Und ja, hin und wieder passiert es einem Schiedsrichter, dass er die Linie anfangs zu lasch ansetzt und dann doch irgendwann durchgreifen muss. Und da den Richtigen Zeitpunkt zu finden ist verdammt schwierig. Genau so, wie es gerade in unteren Klassen Schiedsrichter gibt, die sich am Ende in die Bredouille bringen, weil sie am Anfang zu schnell Gelb ziehen und dann am Ende für Nichtigkeiten Platzverweise verteilen müssen... Oder halt die Zügel doch irgendwann lockerer lassen...
Aber beim Foul des Freiburgers war ein spontanes Anziehen des Strafmaßes definitiv unangebracht...

Und da kommt ja immer das Gefühl der Benachteiligung (also abgesehen davon, dass man natürlich alle Entscheidungen durch seine Vereinsbrille sieht) her: Wenn der Schiedsrichter für dasselbe oder ähnliche Vergehen unterschiedliche Strafen ausspricht.
Ein weiteres aktuelles Beispiel hierfür ist Sascha Stegemann, der erst auf der einen Seite für einen minimalen Kontakt Elfmeter gibt, dann auf der anderen Seite nicht. Wenn er sich in beiden Momenten gleich entscheidet, macht ihm keiner Vorwürfe, so landet er bei einer 4,5...

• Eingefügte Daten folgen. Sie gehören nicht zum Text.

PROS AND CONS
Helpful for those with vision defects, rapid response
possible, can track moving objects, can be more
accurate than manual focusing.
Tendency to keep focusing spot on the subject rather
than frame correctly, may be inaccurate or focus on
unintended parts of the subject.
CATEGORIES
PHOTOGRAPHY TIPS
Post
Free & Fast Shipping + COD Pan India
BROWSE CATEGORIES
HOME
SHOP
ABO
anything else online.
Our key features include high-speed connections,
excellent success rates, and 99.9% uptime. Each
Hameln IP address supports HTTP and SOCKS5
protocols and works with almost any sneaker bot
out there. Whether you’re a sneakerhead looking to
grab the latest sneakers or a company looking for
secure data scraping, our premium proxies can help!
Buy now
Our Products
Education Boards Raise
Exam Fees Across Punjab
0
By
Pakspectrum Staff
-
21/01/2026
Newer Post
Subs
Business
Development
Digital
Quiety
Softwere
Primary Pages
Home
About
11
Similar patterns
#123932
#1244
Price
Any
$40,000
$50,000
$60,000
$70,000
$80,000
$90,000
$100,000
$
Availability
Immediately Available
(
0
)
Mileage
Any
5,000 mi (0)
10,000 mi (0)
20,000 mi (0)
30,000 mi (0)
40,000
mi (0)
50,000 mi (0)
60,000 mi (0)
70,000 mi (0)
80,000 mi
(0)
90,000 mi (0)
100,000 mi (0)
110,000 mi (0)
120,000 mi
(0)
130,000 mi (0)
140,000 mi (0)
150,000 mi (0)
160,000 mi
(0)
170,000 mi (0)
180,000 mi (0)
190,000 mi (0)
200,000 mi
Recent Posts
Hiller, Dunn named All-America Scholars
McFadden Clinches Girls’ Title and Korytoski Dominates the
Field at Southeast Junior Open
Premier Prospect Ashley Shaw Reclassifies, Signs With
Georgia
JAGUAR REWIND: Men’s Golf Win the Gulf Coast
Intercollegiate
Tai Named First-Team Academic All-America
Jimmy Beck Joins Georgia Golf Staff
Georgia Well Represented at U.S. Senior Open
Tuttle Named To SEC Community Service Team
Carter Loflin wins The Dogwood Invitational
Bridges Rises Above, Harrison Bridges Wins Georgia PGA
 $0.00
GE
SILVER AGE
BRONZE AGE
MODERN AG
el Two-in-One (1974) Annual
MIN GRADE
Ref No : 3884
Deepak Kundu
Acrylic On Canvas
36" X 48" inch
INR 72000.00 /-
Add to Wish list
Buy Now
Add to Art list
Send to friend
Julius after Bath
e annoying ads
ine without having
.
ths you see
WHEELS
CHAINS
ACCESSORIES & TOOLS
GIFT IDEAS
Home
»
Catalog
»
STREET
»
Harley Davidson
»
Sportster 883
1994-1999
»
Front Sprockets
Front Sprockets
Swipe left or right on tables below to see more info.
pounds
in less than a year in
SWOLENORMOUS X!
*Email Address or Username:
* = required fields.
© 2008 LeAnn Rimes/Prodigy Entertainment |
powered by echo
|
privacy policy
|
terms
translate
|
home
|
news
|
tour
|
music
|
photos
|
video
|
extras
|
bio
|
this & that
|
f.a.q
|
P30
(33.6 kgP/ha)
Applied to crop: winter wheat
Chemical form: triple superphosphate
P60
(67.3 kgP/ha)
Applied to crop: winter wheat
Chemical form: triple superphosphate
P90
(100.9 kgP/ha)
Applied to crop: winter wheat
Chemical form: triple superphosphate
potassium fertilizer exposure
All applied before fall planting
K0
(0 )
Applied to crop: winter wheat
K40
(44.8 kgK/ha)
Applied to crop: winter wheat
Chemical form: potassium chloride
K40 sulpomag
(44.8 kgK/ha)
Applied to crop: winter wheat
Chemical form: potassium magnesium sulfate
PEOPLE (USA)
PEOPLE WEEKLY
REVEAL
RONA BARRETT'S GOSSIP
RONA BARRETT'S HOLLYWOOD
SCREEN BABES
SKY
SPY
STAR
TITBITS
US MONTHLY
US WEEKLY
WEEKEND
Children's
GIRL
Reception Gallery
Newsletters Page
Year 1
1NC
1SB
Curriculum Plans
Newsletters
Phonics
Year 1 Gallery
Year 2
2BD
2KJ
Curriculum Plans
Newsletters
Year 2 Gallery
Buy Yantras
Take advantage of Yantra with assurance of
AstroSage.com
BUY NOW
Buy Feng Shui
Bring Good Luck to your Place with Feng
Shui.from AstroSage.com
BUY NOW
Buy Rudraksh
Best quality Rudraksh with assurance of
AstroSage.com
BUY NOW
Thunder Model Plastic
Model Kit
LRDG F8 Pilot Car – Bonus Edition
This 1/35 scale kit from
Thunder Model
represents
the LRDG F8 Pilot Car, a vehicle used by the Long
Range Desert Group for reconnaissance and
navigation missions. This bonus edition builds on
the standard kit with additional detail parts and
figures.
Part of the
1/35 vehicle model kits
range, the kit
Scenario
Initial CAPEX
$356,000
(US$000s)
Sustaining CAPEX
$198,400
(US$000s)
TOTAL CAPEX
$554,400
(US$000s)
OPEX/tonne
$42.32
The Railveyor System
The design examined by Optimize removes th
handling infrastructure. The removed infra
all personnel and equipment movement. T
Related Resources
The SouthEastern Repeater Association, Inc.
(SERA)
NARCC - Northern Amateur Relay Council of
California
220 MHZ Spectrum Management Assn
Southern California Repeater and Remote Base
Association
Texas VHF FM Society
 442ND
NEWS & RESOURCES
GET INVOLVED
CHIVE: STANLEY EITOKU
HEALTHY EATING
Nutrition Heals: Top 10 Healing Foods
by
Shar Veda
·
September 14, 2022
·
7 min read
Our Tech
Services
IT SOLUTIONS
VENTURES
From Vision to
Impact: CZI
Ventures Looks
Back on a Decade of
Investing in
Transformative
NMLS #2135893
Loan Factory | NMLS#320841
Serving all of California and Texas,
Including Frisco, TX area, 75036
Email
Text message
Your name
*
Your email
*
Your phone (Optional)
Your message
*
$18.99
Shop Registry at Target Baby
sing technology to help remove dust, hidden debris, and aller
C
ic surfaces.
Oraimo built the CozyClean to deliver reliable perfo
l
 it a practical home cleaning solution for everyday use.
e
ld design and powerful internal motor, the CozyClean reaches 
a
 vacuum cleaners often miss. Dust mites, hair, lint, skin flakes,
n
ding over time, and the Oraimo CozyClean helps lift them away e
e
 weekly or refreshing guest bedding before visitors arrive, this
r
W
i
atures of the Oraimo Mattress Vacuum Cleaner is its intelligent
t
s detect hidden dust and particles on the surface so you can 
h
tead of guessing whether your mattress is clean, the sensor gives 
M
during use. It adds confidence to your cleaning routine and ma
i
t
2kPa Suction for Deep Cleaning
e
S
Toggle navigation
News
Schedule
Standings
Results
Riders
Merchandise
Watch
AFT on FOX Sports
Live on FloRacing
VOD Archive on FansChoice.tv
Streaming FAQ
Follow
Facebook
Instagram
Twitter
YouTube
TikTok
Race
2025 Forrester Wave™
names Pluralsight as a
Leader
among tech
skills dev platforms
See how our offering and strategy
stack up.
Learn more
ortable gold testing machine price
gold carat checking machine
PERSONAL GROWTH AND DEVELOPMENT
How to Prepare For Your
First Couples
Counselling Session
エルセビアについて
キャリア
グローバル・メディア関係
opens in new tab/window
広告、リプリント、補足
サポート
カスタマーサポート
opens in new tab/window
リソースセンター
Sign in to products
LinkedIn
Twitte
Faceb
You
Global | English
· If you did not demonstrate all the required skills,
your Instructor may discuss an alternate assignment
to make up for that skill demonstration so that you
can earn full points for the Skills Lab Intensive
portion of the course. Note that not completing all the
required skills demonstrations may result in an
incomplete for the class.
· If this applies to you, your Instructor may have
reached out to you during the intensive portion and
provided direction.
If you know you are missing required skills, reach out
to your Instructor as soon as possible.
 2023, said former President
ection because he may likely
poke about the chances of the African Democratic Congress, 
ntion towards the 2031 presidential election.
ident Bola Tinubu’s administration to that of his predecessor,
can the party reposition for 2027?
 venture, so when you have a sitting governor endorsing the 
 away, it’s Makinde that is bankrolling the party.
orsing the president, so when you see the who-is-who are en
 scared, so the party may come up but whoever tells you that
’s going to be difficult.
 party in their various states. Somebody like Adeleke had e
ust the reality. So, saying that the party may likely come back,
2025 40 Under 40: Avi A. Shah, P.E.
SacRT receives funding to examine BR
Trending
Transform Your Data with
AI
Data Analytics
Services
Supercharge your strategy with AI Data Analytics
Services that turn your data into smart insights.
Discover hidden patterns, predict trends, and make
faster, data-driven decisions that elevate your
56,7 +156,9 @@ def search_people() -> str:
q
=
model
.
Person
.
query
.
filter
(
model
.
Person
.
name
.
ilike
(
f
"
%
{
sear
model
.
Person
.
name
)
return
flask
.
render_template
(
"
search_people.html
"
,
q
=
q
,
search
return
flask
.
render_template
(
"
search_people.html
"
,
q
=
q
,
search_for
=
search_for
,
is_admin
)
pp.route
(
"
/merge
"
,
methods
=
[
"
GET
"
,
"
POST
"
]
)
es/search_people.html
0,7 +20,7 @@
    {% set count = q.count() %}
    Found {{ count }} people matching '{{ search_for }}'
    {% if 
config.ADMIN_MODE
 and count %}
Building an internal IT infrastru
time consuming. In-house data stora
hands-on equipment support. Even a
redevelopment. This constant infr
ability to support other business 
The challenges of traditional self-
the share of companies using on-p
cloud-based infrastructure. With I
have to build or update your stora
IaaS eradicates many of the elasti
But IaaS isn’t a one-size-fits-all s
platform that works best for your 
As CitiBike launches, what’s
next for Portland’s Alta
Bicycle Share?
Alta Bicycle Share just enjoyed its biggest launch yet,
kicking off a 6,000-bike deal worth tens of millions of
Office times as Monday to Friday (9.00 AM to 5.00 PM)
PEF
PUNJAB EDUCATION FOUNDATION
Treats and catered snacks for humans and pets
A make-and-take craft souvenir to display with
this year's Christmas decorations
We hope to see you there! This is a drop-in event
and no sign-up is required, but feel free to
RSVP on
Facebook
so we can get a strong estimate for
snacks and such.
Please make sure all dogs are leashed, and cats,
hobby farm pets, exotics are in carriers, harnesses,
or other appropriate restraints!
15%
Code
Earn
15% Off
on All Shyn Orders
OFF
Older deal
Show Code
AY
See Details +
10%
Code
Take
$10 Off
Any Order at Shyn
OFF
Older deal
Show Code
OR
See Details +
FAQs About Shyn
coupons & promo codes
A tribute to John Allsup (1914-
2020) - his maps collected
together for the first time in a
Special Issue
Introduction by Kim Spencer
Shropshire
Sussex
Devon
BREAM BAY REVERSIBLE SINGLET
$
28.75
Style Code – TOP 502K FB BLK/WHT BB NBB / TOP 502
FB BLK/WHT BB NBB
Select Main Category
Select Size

Und das wird der Moment, in dem einem bewusst wird, dass die Aufgabe des Videoschiedsrichters eigentlich unlösbar ist. Denn um seinen eigenen Job (also Fehlentscheidungen ausschließen und Ungerechtigkeiten verhindern) wirklich zu verhindern, muss er immer das Große Ganze im Blick haben... und genau diesen Kontext auch schnell vermitteln...
Also im Fall Cortus - Söyüncü hätte er seinem Kollegen direkt ein "HALT!!! DAS KANNST DU NICHT MACHEN!" ins Ohr brüllen müssen, sobald die Hand Richtung Brusttasche geht. Und ihn dann darauf hinweisen, dass das jetzt eine krasse Fehlentscheidung wäre, weil er sich eben gerade noch anders entschieden hat... Er muss jetzt dem Freiburger dieselbe letzte Ermahnung geben, die er gerade den Hamburger gegeben hat.
Aber wie soll das bitte schön funktionieren? Ohne dass die Autorität des Schiedsrichters untergraben wird? Oder ohne dass der Schiedsrichter wahnsinnig wird, weil er ständig eine Stimme im Ohr hört...

Aber solche Sachen werden einem halt bewusst, wenn man sich dank des Videoassistenten auf ein Mal mit der Frage beschäftigt: "Was sind eigentlich krasse Fehlentscheidungen"... und wenn man diese Debatte jetzt vernünftig führt, verliert der Fußball dadurch nicht seine Seele, sondern wir werden bessere Konsumenten.